Attorneys from the Alliance Defending Freedom, which has authored numerous anti-trans bathroom bills across the U.S., say that decision did more than affect his grades. Refusing to accommodate his objections on the basis of safety and privacy constituted “sexual harassment.”
“Joel Doe” was joined in the case by five other students, who lost a lower court ruling this August.
The 3rd Circuit found no reason to overturn that decision. Presiding Judge Theodore McKee claimed the cisgender students who fought to file an injunction blocking the trans-affirming policy “had failed to show that the district’s policy infringed upon their rights to privacy or caused them irreparable harm,” as Philadelphia magazine initially reported.
Justices noted that the expedited ruling reflected the fact that many of the trans high school students affected by this court case will soon graduate. McKee was joined on the bench by Judges Patty Shwartz and Richard Lowell Nygaard.
“This case obviously has a great deal of interest not just to the community but to the kids at the school,” the court claimed.
Advocates say the ruling sets an important precedent for trans students.
“The court saw that treating transgender students equally does not harm any other students in the school,” claimed ACLU Staff Attorney Ria Tabacco Mar in a statement. “All students should have the opportunity to fully participate in school. Boyertown’s practice makes that possible.”
Conservative groups who fought the policy, though, said they would continue their quest to see it struck down. Randall Wenger, Chief Counselof the Independence Law Center,vowed to file for an en banc hearingmeaning all 3rd Circuit judges would be present.
Wegner claimed the students have a “strong” case.

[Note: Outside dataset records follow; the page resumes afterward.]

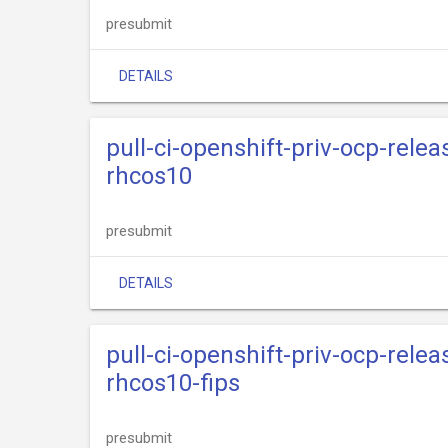
presubmit
DETAILS
pull-ci-openshift-priv-ocp-rel
rhcos10
presubmit
DETAILS
pull-ci-openshift-priv-ocp-rel
rhcos10-fips
presubmit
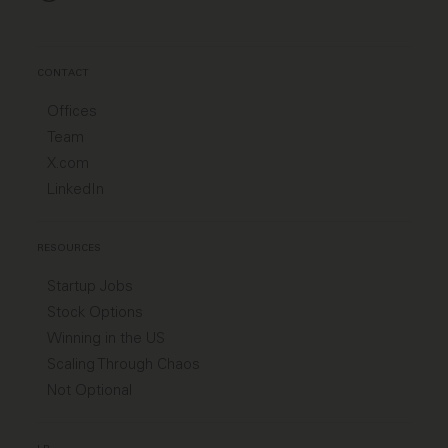
CONTACT
Offices
Team
X.com
LinkedIn
RESOURCES
Startup Jobs
Stock Options
Winning in the US
Scaling Through Chaos
Not Optional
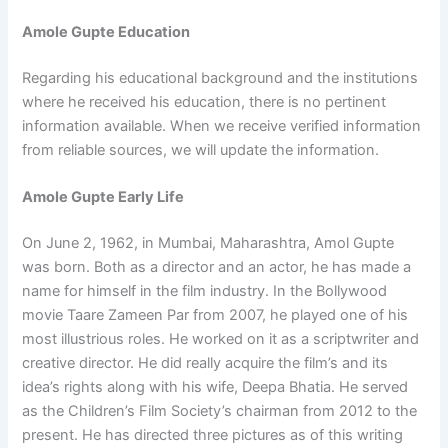
Amole Gupte Education
Regarding his educational background and the institutions
where he received his education, there is no pertinent
information available. When we receive verified information
from reliable sources, we will update the information.
Amole Gupte Early Life
On June 2, 1962, in Mumbai, Maharashtra, Amol Gupte
was born. Both as a director and an actor, he has made a
name for himself in the film industry. In the Bollywood
movie Taare Zameen Par from 2007, he played one of his
most illustrious roles. He worked on it as a scriptwriter and
creative director. He did really acquire the film’s and its
idea’s rights along with his wife, Deepa Bhatia. He served
as the Children’s Film Society’s chairman from 2012 to the
present. He has directed three pictures as of this writing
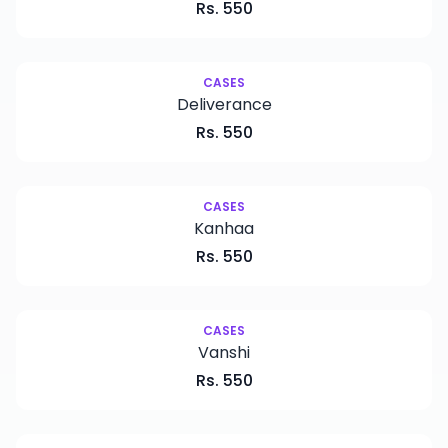
Rs.
550
CASES
Deliverance
Rs.
550
CASES
Kanhaa
Rs.
550
CASES
Vanshi
Rs.
550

“Even though the decision today was disappointing, we plan to continue this litigation to protect and ultimately vindicate the privacy rights of our client,” he told Philadelphia after the ruling was handed down.
The ADF added in a statement that the 3rd Circuit decision breaks with other court rulings on the matter of trans student rights.
“The Supreme Court has already spoken: the real differences between men and women mean that privacy must be protected where it really counts, and that certainly includes high school locker rooms and restrooms,” the right-wing advocacy group said. This decision is out of step with longstanding legal protection for privacy.”
But that isn’t accurate. On Tuesday, a federal judge ruled in favor of a trans student in the nation’s highest-profile bathroom fight.
Judge Arenda L. Wright Allen of the U.S. District Court for the Eastern District of Virginia claimed that Grimm, a former student at Gloucester High School in Virginia, was “subjected…to sex stereotyping” when he was denied the right to use the bathroom consistent with his gender identity.
“There were many other ways to protect privacy interests in a nondiscriminatory and more effective manner than barring Mr. Grimm from using the boys’ restrooms,” Allen said, directing the school district to settle a lawsuit with the student within 30 days. “The Board’s argument that the policy did not discriminate against any one class of students is resoundingly unpersuasive.”
Meanwhile, Juliet Evanchothe trans sister of Trump inauguration singer Jackie Evanchowon her lawsuit to overturn a discriminatory bathroom policy last year. That case was also based in Pennsylvania.
Aidan DeStefano, the trans student at the center of the Boyertown case, thanked the 3rd Circuit for recognizing the trend toward progress.
“Transgender students just want what everyone else wants, to be accepted for who we are,” DeStefano said in a statement. “Reversing the practices that have allowed me and other trans kids to thrive at school would have been devastating. I’m glad other transgender students will know the experience of being treated like any other student.”
Two other cases surrounding trans bathroom rights are currently being debated.
In Montana, officials with the local ACLU filed a challenge to the Montana Locker Room Privacy Act, a ballot measure which would force trans people to use locker rooms and public bathrooms consistent with their “biological sex.” Meanwhile, two conservative groups in Dallas, Oregon claim trans-inclusive bathroom policies “radically changed the meaning” of national civil rights laws on sex discrimination.